Source passage
Thank you, Sheldon. We'll now begin the Q&A session. And as a reminder, if you would like to ask a question, please let us know by emailing us at investors at millicom.com and we will add you to the queue. Our first question is coming from Marcelo Santos at JP Morgan. Marcelo, the line is yours.

speaker
Marcelo

Thank you. Good morning to all. Thanks for taking my questions. I wanted to ask two. The first is regarding the outlook for Colombian margins. So you reached a new record. What's the ambition here? aren't margins a bit abnormally low because you're not adding so much broadband ads? So what's the impact of your more, I imagine in the future you want to add more ads. So if you were back to the normal pace of ads, what would be the impact on margins? And the second question is on Project Everest, I imagine part of those costs savings were already reflected on 2023 numbers. So what's the incremental cost saving of 2024 versus 2023? I understand there's a run rate, but what should we see as incremental savings versus what was already reported in the year? Thank you.

speaker
Maui Sotamos

Thank you, Marcelo. As usual, let me take Colombia a little bit big picture first and look for Colombia and then, of course, I'll hand it over to a combination of Sheldon and Maxine who can give you the operational capex and financial details on Project Everest. Listen, on Columbia, the outlook has dramatically improved since back in the summer when we were dealing with a capital infusion and a ton of uncertainty around whether we would be able to put together or not the final details around the combination of our network with Telefonica. For the last couple of years, as you know, we've been able to invest in that 700 megahertz network, which has proved to be phenomenal for us to gain mobile market share volume. Pricing has become more stable as the new incumbent has realized that that is a better strategy for them to grow revenue in the marketplace. And of course, we've put a joint network with Telefonica that has allowed us to buy Spectrum together. So you're already beginning to see the improvements on Columbia. All of these combined, a more rational pricing market, our ability to combine network and spectrum with Telefonica, the pickup in volume that we have had as a result of the 700 megahertz, and now significant savings from Everest and efficiencies coming for Everest make the outlook for Colombia quite positive. And that's why you heard us say during the call that we believe Colombia going forward can deliver a lot more. And as a matter of fact, it's a country, as you heard us say many, many times, that was not making equity-free cash flow. And in 2024, we're aiming for breakeven or positive, and that makes it the largest contributor to our equity-free cash flow swing. Now, Everest, in its revamped, strengthened form, also had an impact in Colombia, and I'll hand it over to Sheldon and Naksim to give you more details.

Records shown
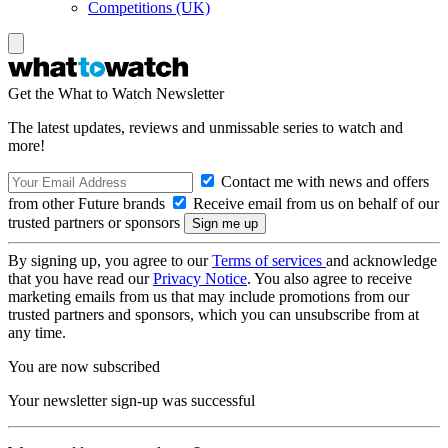
Competitions (UK)
Get the What to Watch Newsletter
The latest updates, reviews and unmissable series to watch and
more!
Contact me with news and offers
from other Future brands
Receive email from us on behalf of our
trusted partners or sponsors
By signing up, you agree to our
Terms of services
and acknowledge
that you have read our
Privacy Notice
. You also agree to receive
marketing emails from us that may include promotions from our
trusted partners and sponsors, which you can unsubscribe from at
any time.
You are now subscribed
Your newsletter sign-up was successful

Task directions
Can you reproduce word for word the part of the earnings call transcript starting with "Thank you. Good" and going on through "year? Thank you."? The data has no part in this.

Worked solution
Thank you. Good morning to all. Thanks for taking my questions. I wanted to ask two. The first is regarding the outlook for Colombian margins. So you reached a new record. What's the ambition here? aren't margins a bit abnormally low because you're not adding so much broadband ads? So what's the impact of your more, I imagine in the future you want to add more ads. So if you were back to the normal pace of ads, what would be the impact on margins? And the second question is on Project Everest, I imagine part of those costs savings were already reflected on 2023 numbers. So what's the incremental cost saving of 2024 versus 2023? I understand there's a run rate, but what should we see as incremental savings versus what was already reported in the year? Thank you.